Search the material for the string "import" and reply with how many lines contain it, nothing else.

=== Source data ===

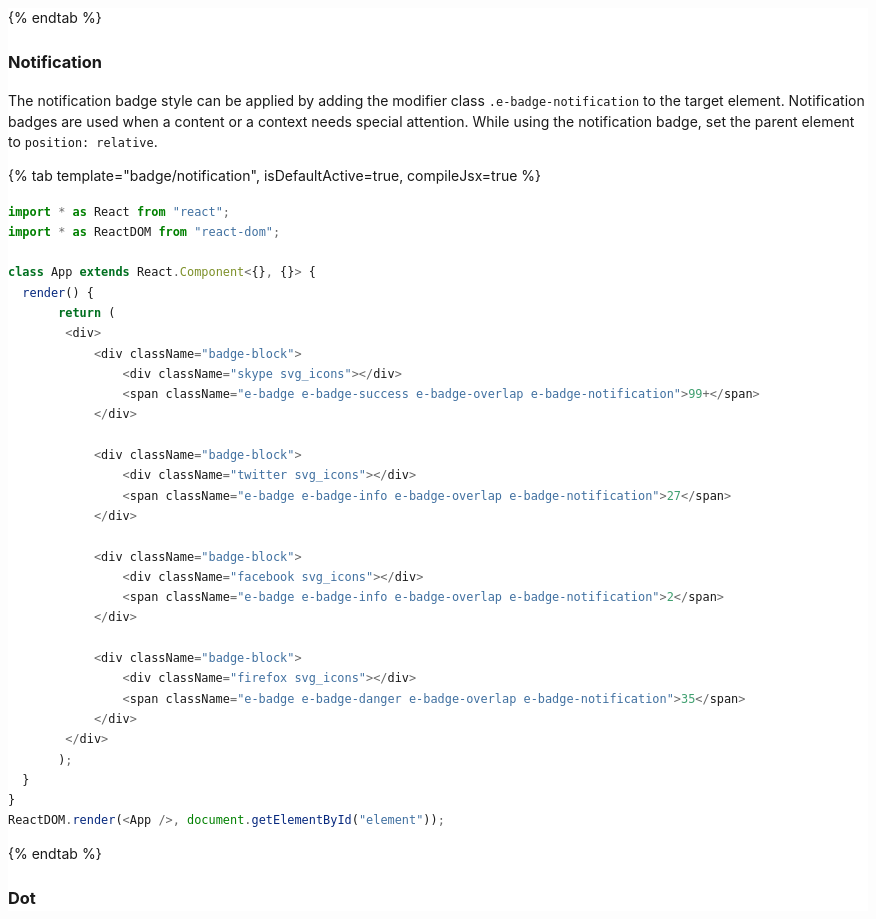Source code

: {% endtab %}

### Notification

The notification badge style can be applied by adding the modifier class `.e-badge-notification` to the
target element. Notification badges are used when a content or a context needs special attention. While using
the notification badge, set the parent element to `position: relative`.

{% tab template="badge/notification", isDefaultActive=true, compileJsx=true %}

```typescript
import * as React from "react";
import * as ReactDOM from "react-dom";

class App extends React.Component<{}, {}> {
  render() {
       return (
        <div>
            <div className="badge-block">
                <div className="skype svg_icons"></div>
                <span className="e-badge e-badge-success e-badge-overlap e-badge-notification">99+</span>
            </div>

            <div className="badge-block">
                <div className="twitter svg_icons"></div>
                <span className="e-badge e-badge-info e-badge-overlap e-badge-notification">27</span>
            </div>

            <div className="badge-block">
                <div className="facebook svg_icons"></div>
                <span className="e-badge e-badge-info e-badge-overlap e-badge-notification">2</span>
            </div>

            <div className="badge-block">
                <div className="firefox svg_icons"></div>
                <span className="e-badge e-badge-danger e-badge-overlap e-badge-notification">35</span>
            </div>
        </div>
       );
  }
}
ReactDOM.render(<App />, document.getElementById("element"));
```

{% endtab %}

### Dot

===
=== Source data ===

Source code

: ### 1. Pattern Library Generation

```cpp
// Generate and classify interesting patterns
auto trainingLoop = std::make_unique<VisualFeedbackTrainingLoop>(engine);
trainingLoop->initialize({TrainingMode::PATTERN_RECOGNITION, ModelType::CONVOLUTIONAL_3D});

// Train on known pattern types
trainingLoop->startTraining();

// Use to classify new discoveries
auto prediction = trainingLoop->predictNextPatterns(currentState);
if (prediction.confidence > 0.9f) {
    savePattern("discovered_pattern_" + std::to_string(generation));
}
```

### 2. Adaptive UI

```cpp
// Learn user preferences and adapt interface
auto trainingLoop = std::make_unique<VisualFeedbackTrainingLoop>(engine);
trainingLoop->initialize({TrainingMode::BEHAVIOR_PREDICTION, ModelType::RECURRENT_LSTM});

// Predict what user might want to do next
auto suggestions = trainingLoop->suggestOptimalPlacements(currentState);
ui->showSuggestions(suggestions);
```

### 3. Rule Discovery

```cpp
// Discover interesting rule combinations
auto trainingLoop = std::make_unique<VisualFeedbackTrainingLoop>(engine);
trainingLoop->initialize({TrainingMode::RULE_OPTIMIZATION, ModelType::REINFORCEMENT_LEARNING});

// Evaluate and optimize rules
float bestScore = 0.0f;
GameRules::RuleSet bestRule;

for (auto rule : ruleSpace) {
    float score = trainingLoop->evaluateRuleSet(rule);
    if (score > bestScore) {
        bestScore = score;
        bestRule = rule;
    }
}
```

===
=== Source data ===

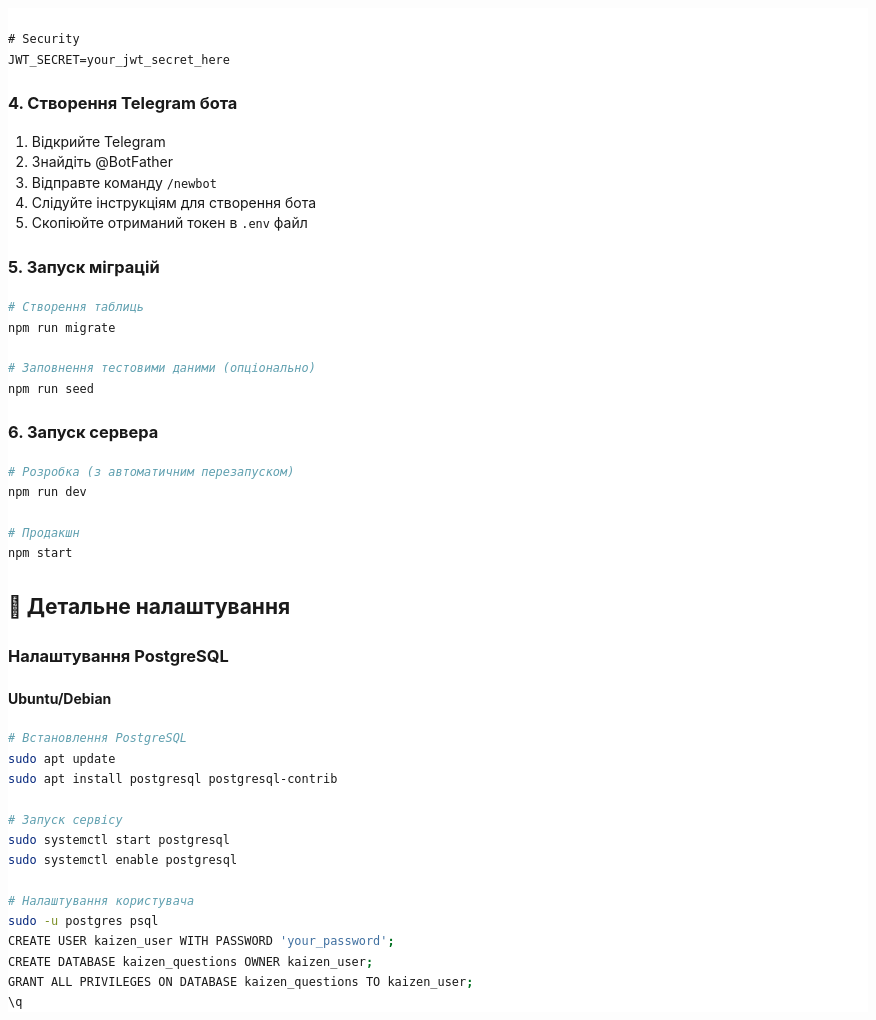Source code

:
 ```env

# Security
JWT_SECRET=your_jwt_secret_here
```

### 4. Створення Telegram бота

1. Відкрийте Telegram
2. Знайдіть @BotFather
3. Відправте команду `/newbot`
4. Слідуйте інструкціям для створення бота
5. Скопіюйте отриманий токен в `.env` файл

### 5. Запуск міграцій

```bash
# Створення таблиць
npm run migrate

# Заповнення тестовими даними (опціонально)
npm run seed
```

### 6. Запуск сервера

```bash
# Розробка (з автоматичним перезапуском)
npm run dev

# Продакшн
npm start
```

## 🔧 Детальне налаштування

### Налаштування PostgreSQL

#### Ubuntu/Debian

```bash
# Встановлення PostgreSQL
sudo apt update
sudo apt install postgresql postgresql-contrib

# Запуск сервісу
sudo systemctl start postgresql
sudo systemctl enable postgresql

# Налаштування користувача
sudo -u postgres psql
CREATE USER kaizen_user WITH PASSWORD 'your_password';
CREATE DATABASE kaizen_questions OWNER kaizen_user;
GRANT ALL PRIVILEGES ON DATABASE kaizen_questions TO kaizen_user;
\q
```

===

- _Response box_:
2